When the insurers failed to provide additional documentation we had reasonably requested, we applied pressure on them with a pre-action disclosure application, which is a request to the courts to force the opponent to provide such documents we deem are necessary. We won the application and the opponent insurers had to instruct solicitors to deal with the rest of the claim.

As a firm of specialist injury lawyers, we have access to the best barristers in the country. We’ve spent years building up solid relations with them so we can get their expertise and assistance fast when we need it so we instructed a barrister to assist in preparing the claim for court proceedings. Barristers are who we instruct to represent us at hearings as that’s their specialty. Having access to such quality legal assistance can be the making or breaking of a case.

Once we had all the evidence and information necessary for court, we issued court proceedings and formally served the proceedings on to the opponent. The next step is then for the court to decide what information and further evidence should be exchanged in efforts to get a case resolved without the need for a hearing.
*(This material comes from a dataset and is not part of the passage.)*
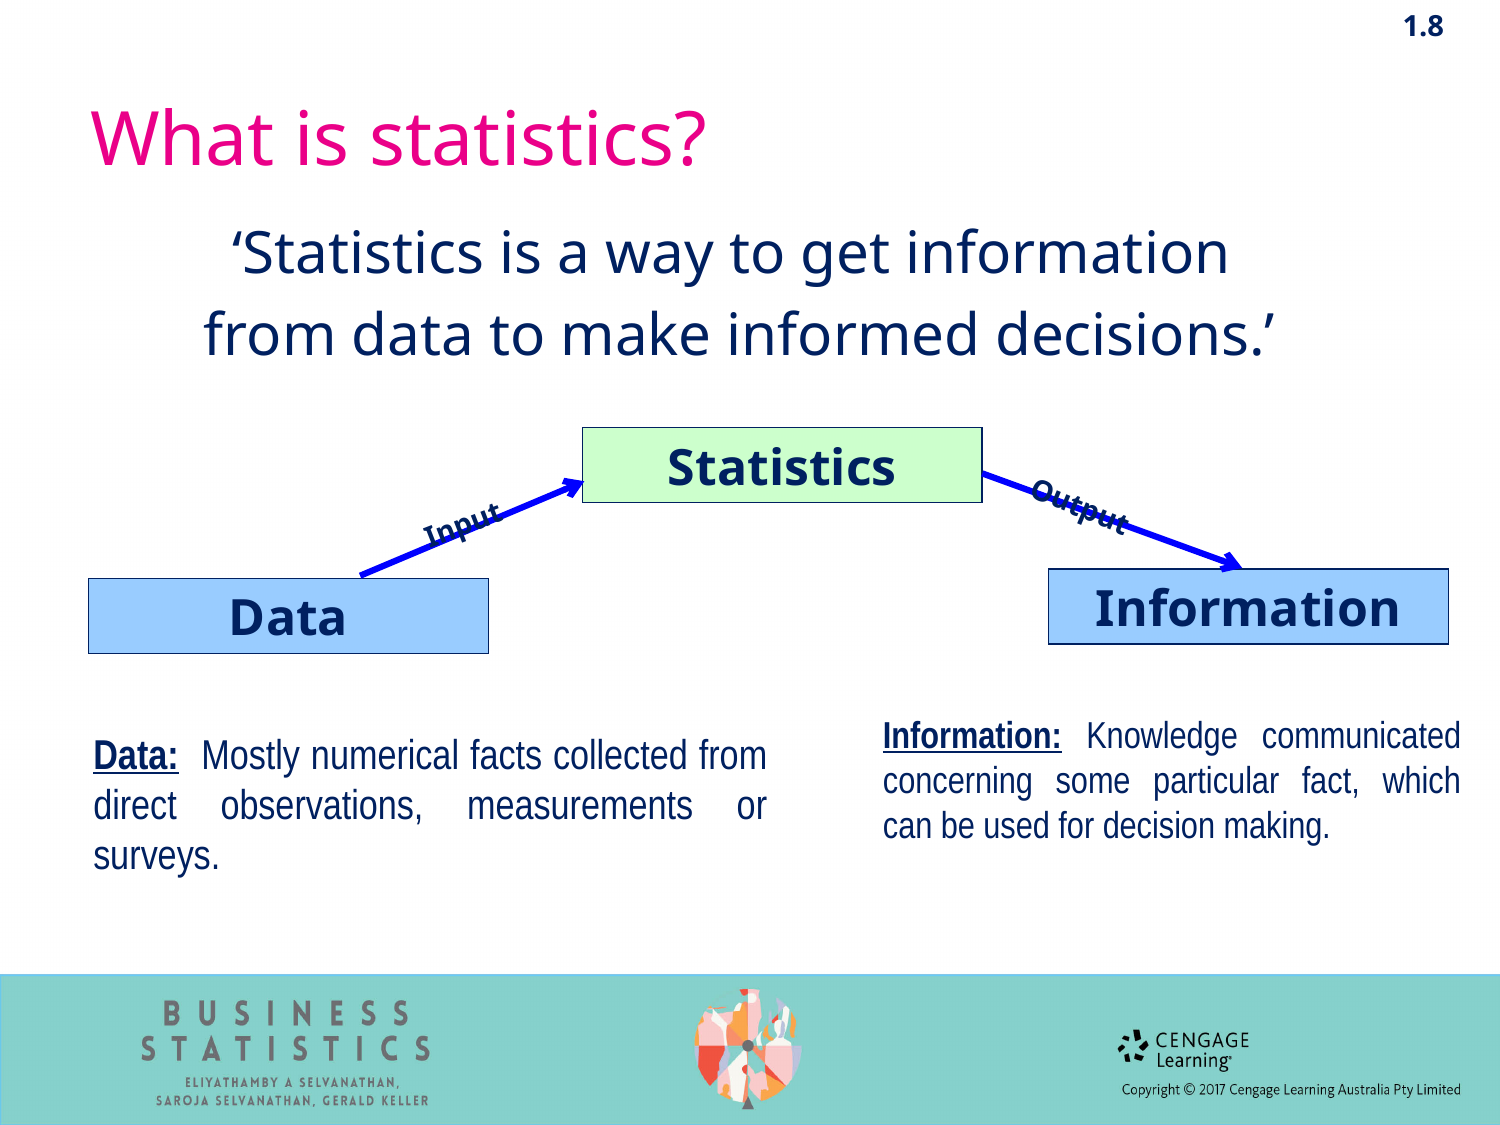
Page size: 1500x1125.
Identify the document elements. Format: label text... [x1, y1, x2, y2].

The opponent solicitors provided us with their response to the case in which they continued their efforts to fight us. After several court directions were provided, and additional information was exchanged between us and the other side, we received an offer – likely because they realised that we were not going to stop fighting for our clients rights to compensation!

The offer was a decent offer and our client happily accepted it. In reality the insurers should have accepted liability sooner which would have saved time and costs for all involved. Ultimately it’s the insurers who pay legal fees to us, so the longer they drag it out, the more fees we incur in having to fight them.

But sometimes they try it on because their interests are to save money by stopping payouts. That’s why we’re here to fight for our clients rights to compensation!